Born: March 29th, 1860

Died: May 10th, 1926

Hering was AIEE president from 1900 to 1901.

ONE of the outstanding figures in the electrical engineering world was Carl Hering, a pioneer in the field of design and construction of electrical apparatus. He was a productive researcher in electrochemical and electrophysical fields, and the discoverer of several fundamental natural laws.

He was born in Philadelphia, March 29, 1860, and was graduated in 1880 with the B.S. degree from the University of Pennsylvania, teaching there the next year as instructor in mathematics and assistant in mechanical engineering. In 1887 he received the M.E. degree and in 1912 the university conferred upon him the honorary degree of Sc.D. In 1882, becoming interested in electrical engineering, recognized then as a new and important branch of the art, Doctor Hering obtained a transfer to the department of physics. The following year he went to Germany to take courses at Darmstadt, teaching in the Polytechnikum there and working in Frankfort as chief engineer for Henry Moehring and Company, which manufactured and installed motors and dynamos. Upon his return to Philadelphia in 1886, he established a consulting practice which he continued until his death, May 10, 1926, specializing in work on electric furnaces, underground electrolysis and electrochemical and electrophysical processes.

He started the first comparative life tests of incandescent lamps in 1884, at the Electrical Exposition in Philadelphia, of which he was the assistant electrical engineer. By 1890 he had made extensive researches into storage batteries, obtaining numerous patents from the results of his work; he also investigated the regeneration of battery solutions. His work on electric furnaces began in 1900 with tests for the reduction of arsenic ores. Some 6 years later, while designing and operating electric furnaces, he discovered the "pinch" effect. He also made other discoveries showing that electromagnetic forces act upon the material of the conductor.

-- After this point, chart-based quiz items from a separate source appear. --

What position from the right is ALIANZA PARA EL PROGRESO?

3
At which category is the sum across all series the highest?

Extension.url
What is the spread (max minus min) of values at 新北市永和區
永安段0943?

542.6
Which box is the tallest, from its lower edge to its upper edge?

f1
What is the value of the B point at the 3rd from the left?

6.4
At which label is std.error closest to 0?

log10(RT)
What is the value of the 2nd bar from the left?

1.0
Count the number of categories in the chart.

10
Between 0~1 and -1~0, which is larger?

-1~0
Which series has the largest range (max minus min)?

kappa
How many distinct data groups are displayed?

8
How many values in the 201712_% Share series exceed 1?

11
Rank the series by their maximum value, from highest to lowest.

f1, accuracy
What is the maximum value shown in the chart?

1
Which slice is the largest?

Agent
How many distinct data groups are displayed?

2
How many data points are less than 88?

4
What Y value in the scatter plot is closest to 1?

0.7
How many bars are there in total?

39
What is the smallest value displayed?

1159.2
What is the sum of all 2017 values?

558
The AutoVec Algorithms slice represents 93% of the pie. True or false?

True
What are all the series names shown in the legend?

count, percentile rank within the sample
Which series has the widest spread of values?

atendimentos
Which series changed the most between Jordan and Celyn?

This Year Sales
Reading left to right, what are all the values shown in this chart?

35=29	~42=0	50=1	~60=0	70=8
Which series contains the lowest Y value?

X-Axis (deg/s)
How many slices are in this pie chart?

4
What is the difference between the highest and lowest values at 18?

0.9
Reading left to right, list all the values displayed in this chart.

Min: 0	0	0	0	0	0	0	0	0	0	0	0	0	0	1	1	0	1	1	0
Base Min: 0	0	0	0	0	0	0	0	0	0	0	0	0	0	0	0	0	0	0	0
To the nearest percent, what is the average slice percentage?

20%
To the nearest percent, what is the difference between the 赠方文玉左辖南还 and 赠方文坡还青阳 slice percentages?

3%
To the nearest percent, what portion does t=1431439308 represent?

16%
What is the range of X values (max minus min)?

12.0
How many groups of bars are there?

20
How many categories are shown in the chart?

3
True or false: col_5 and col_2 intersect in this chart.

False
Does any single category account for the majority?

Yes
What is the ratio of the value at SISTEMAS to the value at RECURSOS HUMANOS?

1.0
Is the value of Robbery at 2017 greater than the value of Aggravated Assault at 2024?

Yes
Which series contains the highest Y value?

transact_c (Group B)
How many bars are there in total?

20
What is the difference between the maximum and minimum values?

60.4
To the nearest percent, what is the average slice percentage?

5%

In 1909 he applied these forces to impart rapid motion to molten masses and, based upon this principle, he invented an electric furnace in wide commercial use.

Doctor Hering was a voluminous writer, aiming to bridge the gap between pure and applied science. In 1883 he computed conversion factors for electrical and mechanical energy, publishing a comprehensive treatise in 1904; later he recalculated all electrochemical equivalents. In 1892 he was technical editor of the Electrical World and in 1893 he established and compiled the "Digest of Electrical Literature."

He served the Institute as committeeman, first local secretary for Philadelphia (1888) and national vice-president (1891-93;1895-98), standing firmly for the maintenance of Institute ideals throughout the whole period of his membership. He was a founder and president of the American Electrochemical Society and a member of the Franklin Institute, Illuminating Engineering Society, and American Association for the Advancement of Science. He was appointed officer of Public Instruction by the French Government in 1889 and decorated a Knight of the Legion of Honor in 1891. He was a delegate to a number of important national and international conventions.